- [WHAT THIS TASK INVOLVES]:
Please find all lines in the data that hold the string "Кодирование" and copy them.

Stored data entries:
/---
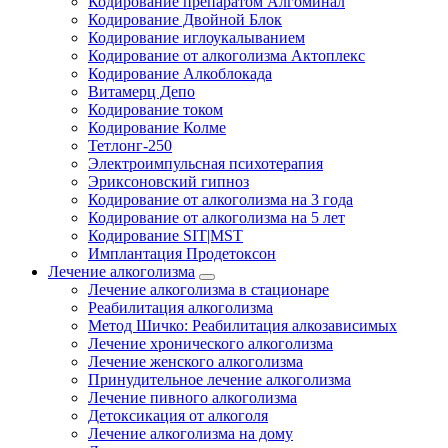
Кодирование препаратом Алгоминал
Кодирование Двойной Блок
Кодирование иглоукалыванием
Кодирование от алкоголизма Актоплекс
Кодирование Алкоблокада
Витамерц Депо
Кодирование током
Кодирование Колме
Тетлонг-250
Электроимпульсная психотерапия
Эриксоновский гипноз
Кодирование от алкоголизма на 3 года
Кодирование от алкоголизма на 5 лет
Кодирование SIT|MST
Имплантация Продетоксон
Лечение алкоголизма
Лечение алкоголизма в стационаре
Реабилитация алкоголизма
Метод Шичко: Реабилитация алкозависимых
Лечение хронического алкоголизма
Лечение женского алкоголизма
Принудительное лечение алкоголизма
Лечение пивного алкоголизма
Детоксикация от алкоголя
Лечение алкоголизма на дому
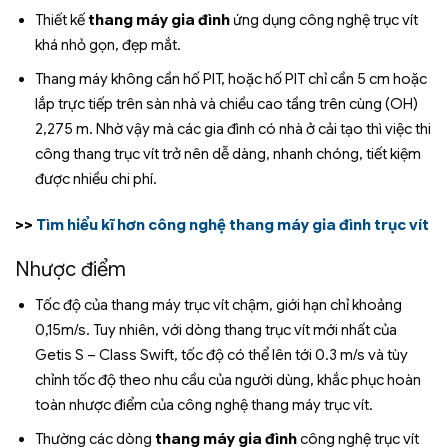
Thiết kế
thang máy gia đình
ứng dụng công nghệ trục vít
khá nhỏ gọn, đẹp mắt.
Thang máy không cần hố PIT, hoặc hố PIT chỉ cần 5 cm hoặc
lắp trực tiếp trên sàn nhà và chiều cao tầng trên cùng (OH)
2,275 m. Nhờ vậy mà các gia đình có nhà ở cải tạo thì việc thi
công thang trục vít trở nên dễ dàng, nhanh chóng, tiết kiệm
được nhiều chi phí.
>>
Tìm hiểu kĩ hơn công nghệ thang máy gia đình trục vít
Nhược điểm
Tốc độ của thang máy trục vít chậm, giới hạn chỉ khoảng
0,15m/s. Tuy nhiên, với dòng thang trục vít mới nhất của
Getis S – Class Swift, tốc độ có thể lên tới 0.3 m/s và tùy
chỉnh tốc độ theo nhu cầu của người dùng, khắc phục hoàn
toàn nhược điểm của công nghệ thang máy trục vít.
Thường các dòng
thang máy gia đình
công nghệ trục vít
\---
- [ANSWER FOR THE TASK]:
Кодирование препаратом Алгоминал
Кодирование Двойной Блок
Кодирование иглоукалыванием
Кодирование от алкоголизма Актоплекс
Кодирование Алкоблокада
Кодирование током
Кодирование Колме
Кодирование от алкоголизма на 3 года
Кодирование от алкоголизма на 5 лет
Кодирование SIT|MST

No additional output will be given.